▶ REQUIRED WORK
Rewrite the records, changing each "series" to "data set" and leaving everything else as it is.

▶ EXTRACTED RECORDS
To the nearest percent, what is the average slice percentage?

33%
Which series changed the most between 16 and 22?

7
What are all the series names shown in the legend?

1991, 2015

▶ YOUR RESPONSE
To the nearest percent, what is the average slice percentage?

33%
Which data set changed the most between 16 and 22?

7
What are all the data set names shown in the legend?

1991, 2015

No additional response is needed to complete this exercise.